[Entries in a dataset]
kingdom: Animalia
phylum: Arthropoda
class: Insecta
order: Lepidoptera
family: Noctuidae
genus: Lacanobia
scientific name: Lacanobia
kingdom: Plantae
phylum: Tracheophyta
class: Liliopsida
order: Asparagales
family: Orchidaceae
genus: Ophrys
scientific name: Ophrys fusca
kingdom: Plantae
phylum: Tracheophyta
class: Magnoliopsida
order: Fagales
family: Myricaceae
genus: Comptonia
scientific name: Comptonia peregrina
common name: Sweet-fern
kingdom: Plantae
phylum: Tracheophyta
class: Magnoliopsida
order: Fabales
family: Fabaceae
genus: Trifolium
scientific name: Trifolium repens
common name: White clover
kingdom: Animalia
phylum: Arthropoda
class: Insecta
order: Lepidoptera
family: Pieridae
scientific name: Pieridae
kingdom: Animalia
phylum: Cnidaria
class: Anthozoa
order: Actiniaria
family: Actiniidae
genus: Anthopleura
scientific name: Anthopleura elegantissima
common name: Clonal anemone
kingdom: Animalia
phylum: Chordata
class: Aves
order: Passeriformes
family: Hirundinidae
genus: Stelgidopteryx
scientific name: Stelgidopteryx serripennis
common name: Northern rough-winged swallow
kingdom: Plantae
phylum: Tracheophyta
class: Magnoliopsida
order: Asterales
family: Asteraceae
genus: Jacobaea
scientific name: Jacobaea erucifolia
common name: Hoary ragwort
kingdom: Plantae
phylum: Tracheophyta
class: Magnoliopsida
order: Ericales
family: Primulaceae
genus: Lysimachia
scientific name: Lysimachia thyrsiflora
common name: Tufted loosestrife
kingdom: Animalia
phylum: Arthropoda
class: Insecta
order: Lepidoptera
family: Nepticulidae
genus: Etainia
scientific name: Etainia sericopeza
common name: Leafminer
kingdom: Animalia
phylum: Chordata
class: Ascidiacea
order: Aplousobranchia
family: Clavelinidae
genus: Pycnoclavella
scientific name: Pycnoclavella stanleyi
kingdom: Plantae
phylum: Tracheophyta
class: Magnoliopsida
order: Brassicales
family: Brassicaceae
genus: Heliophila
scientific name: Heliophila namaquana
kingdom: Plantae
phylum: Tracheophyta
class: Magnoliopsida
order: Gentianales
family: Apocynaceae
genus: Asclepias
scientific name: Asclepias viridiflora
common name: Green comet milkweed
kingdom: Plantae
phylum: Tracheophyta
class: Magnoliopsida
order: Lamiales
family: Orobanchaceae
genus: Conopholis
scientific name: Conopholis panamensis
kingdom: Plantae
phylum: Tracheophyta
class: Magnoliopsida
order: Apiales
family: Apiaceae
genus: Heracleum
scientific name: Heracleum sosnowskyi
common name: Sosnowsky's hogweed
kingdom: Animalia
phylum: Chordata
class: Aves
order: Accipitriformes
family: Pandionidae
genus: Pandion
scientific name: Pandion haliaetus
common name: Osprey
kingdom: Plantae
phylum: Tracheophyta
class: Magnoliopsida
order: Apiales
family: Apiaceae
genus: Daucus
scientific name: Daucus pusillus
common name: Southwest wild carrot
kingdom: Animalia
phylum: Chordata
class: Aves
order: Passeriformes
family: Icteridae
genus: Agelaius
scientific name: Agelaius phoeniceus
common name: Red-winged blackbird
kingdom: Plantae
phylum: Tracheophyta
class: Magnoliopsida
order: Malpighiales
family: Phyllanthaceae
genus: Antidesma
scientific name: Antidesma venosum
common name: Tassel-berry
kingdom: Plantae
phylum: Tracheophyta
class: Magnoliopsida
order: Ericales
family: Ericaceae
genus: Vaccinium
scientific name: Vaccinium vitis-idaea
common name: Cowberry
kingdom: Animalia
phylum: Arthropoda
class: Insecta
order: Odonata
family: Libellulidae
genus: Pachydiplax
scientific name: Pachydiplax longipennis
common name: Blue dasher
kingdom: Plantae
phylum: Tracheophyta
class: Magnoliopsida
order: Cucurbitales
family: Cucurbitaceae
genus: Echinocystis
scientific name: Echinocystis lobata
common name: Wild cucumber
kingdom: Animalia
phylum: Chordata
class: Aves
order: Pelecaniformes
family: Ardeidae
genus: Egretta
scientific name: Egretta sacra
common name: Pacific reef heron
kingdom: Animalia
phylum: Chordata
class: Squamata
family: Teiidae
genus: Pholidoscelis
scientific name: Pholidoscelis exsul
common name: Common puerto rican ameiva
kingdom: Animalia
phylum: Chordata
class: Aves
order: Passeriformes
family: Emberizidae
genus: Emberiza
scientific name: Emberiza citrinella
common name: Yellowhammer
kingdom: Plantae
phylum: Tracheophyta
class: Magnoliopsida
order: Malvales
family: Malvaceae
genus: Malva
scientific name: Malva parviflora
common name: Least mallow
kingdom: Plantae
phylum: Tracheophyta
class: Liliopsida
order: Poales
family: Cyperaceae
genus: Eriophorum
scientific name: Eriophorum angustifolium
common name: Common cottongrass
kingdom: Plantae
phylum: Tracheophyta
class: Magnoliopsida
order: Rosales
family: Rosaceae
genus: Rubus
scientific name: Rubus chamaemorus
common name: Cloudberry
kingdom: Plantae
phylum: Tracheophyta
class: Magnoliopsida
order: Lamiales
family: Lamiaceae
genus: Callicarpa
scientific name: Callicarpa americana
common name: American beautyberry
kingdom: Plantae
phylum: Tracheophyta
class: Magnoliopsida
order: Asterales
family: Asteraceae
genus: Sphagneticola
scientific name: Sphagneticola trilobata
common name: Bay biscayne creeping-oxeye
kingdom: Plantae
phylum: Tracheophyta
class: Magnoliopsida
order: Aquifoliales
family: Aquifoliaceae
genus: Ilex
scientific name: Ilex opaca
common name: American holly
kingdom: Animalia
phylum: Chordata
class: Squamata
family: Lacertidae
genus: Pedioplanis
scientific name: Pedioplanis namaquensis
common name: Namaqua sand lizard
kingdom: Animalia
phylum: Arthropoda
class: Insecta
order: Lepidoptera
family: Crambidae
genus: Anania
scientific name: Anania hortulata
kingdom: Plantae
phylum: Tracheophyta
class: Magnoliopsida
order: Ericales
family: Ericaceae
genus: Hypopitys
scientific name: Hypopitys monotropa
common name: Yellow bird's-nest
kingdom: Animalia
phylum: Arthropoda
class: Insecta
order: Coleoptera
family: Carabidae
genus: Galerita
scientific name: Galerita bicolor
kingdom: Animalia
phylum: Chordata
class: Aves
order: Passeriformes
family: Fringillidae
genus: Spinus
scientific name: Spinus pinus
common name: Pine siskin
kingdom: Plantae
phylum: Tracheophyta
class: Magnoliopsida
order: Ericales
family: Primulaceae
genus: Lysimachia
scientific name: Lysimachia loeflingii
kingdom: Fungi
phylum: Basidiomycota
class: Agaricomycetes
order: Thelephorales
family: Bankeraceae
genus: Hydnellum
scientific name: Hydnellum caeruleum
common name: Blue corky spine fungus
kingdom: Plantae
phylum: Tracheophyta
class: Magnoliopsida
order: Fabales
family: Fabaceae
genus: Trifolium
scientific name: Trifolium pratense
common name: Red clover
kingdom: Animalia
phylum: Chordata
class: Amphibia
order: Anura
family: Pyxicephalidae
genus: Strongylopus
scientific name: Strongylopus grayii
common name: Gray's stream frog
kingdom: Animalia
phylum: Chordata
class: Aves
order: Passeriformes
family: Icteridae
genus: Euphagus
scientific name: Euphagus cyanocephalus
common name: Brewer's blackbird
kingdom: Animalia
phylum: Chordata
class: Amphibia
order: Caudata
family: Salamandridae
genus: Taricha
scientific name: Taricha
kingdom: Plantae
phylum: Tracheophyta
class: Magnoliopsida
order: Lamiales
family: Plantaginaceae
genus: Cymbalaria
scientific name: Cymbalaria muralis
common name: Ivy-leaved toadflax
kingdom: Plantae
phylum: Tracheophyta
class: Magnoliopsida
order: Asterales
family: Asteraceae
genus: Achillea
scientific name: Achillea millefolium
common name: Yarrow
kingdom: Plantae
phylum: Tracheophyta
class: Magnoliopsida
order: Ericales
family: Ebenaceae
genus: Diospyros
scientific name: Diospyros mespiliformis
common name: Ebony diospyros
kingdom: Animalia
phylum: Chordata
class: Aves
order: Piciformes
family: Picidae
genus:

- _INSTRUCTIONS TO FOLLOW_:
Print the lines of the material starting at the line containing "scientific name: Daucus pusillus" and continuing through the line containing "common name: Cowberry", both included.

- _FINAL ANSWER_:
scientific name: Daucus pusillus
common name: Southwest wild carrot
kingdom: Animalia
phylum: Chordata
class: Aves
order: Passeriformes
family: Icteridae
genus: Agelaius
scientific name: Agelaius phoeniceus
common name: Red-winged blackbird
kingdom: Plantae
phylum: Tracheophyta
class: Magnoliopsida
order: Malpighiales
family: Phyllanthaceae
genus: Antidesma
scientific name: Antidesma venosum
common name: Tassel-berry
kingdom: Plantae
phylum: Tracheophyta
class: Magnoliopsida
order: Ericales
family: Ericaceae
genus: Vaccinium
scientific name: Vaccinium vitis-idaea
common name: Cowberry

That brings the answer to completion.